The kids aren’t sure.

“Rocky Edward Mosure.”

It’s Gordon Edward Mosure.

From Kyle’s vantage, his father looms like a streetlamp, so tall his head could have rested in a cloud.

“Why am I never Michelle?” Big Mama says to Rocky. “I’m Mama.” Why am I never Michelle?

In a video from the spring of 2001, Michelle’s behind the camera. A rare event. Kristy wears a blue-and-yellow sleeveless vest, Kyle a fishing vest. Rocky’s off a little ways in the distance, wading thigh deep in the river with the arabesque of a fly fishing line careening back and forth, and Bandit sniffs the sand nearby. Michelle moves the camera across the landscape. Lodgepole pine, juniper tree, fir tree. They fish into the creek. Morris Creek, maybe. Antelope Creek. No one quite knows anymore. Igneous rock formations piled behind Rocky. Michelle asks if the kids know what month it is.

“No,” Kyle says.

“No?”

They’re quiet for a long stretch. Then Kristy says, “April.”

“April. May,” Michelle says. “What day?”

But the kids don’t answer. They sit on the sand. Kyle fishes. Kristy watches the water. Bandit runs across the view, light brown fur with a large white splotch across his neck. The camera pans quickly across the landscape, across the family, and down, down, down to her own hand. Left hand, wedding band. She holds it there for a moment. Just long enough to understand it’s deliberate. Her fingers are thin and long, her wedding ring a small square-cut diamond on a diamond band. The wedding band itself matching diamonds. The camera holds, sees this, notes this, pans away. It moves back up and cuts out.

In the next frame, we see Rocky tiptoeing across a fallen tree that bridges across huge boulders and a series of waterfalls. He smirks for the camera, grins, holds up one knee and his arms like the Karate Kid. The children laugh. Daddy is crazy! Rocky makes it to the end, springs up to a rock, looks around, then makes his way back, holding out both arms for balance. When he gets to the other side, safely among the leafy spurge, Kyle says, “Daddy always lives!”

Michelle has a hunting rifle aimed at a target on a tree. She misses. Then it’s Rocky’s turn. Then Kristy has a turn in her green bathing suit. Then Kyle; the rifle is taller than the children. Alyssa and her boyfriend, Ivan Arne, are with them this time. Ivan’s hair runs all the way down his back in a scraggly blond ponytail. Rocky calls himself the family photographer.

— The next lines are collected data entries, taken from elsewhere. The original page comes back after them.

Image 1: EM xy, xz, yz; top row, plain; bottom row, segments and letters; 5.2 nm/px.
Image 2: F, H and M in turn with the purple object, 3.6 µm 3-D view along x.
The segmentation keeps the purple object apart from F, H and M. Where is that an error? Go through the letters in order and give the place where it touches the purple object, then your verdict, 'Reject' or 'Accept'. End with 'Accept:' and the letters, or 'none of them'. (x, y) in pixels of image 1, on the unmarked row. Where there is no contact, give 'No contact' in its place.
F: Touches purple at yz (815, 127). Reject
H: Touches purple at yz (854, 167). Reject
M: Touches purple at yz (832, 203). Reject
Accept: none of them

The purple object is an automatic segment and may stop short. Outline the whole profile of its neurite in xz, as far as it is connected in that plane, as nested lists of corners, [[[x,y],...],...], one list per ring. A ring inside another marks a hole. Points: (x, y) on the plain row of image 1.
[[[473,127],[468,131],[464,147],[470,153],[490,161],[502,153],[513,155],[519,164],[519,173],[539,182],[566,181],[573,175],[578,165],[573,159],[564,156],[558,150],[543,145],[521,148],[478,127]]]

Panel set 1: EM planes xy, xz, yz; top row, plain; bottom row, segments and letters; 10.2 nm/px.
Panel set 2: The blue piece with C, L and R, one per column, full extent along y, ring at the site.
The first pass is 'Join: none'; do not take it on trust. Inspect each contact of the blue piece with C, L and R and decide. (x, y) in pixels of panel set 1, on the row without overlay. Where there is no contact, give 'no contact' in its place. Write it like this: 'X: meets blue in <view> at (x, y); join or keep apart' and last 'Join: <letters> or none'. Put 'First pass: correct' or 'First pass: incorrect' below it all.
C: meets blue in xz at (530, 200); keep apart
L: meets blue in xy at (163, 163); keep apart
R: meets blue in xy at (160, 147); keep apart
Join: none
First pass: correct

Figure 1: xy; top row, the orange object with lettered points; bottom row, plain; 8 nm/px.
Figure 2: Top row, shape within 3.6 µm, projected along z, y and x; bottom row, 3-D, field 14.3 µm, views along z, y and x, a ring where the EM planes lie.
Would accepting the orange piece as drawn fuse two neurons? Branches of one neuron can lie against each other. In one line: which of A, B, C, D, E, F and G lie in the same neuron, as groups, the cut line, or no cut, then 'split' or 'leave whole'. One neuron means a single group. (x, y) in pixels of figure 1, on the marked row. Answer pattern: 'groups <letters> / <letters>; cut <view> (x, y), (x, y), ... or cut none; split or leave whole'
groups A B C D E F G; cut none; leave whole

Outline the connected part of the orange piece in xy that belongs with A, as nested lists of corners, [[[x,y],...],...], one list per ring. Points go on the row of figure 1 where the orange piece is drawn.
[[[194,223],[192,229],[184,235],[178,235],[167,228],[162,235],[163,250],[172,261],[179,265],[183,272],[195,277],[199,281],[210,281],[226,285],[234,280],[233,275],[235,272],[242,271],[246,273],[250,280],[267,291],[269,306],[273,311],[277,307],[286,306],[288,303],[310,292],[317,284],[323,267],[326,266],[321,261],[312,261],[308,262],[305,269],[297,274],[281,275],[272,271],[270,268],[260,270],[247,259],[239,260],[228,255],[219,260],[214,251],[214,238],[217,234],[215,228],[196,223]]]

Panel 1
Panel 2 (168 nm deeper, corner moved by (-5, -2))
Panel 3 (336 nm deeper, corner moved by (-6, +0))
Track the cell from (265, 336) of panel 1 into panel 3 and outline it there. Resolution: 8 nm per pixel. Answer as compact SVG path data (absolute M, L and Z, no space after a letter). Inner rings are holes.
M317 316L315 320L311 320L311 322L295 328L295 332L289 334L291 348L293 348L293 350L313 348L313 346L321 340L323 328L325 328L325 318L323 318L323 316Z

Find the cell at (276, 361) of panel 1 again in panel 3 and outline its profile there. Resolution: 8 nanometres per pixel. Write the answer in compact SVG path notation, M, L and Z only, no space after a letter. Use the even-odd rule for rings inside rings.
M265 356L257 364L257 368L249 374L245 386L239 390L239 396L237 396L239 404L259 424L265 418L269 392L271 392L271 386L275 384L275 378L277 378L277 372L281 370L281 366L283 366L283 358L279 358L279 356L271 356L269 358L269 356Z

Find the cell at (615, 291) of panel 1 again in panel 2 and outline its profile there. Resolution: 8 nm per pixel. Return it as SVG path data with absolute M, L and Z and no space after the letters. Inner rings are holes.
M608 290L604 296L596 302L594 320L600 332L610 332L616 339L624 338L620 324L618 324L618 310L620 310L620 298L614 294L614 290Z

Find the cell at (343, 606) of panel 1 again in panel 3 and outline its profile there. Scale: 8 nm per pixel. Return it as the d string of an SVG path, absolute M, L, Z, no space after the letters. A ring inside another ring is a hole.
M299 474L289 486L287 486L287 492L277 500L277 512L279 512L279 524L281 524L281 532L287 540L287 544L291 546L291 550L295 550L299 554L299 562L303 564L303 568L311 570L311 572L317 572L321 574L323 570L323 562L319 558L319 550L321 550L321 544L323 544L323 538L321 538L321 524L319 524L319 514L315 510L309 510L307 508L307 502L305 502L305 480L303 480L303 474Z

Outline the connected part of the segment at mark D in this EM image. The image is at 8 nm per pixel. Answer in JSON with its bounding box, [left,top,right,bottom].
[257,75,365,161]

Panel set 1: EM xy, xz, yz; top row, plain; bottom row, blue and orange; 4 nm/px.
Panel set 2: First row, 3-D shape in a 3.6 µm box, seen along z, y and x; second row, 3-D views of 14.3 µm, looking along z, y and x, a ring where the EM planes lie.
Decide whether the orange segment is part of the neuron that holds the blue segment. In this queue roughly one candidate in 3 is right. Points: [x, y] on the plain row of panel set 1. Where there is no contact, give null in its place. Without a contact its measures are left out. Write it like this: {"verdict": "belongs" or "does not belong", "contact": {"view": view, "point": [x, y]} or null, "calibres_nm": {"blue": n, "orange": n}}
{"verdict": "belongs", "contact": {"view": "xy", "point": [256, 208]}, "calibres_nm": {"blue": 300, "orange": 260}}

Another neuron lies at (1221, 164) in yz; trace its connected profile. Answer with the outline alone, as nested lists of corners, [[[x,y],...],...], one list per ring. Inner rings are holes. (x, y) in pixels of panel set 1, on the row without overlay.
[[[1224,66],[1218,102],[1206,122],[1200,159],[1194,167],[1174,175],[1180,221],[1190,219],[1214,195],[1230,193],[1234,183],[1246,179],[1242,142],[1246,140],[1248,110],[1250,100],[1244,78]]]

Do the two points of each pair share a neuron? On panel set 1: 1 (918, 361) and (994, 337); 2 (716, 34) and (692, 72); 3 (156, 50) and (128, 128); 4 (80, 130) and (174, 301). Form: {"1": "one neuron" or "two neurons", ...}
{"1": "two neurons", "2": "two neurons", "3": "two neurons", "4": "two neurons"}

“Alyssa, you can have my job,” Michelle says, meaning Alyssa can take over for those few times she’s expected to film. Ivan takes a hatchet to some firewood.

Rocky ties a fly onto a fishing pole, and then he and Ivan go the shoreline and throw in their lines. The river moves fast, ridges of white foam popping up over the rocks. “Hon,” Rocky tells her, “you don’t have a job.”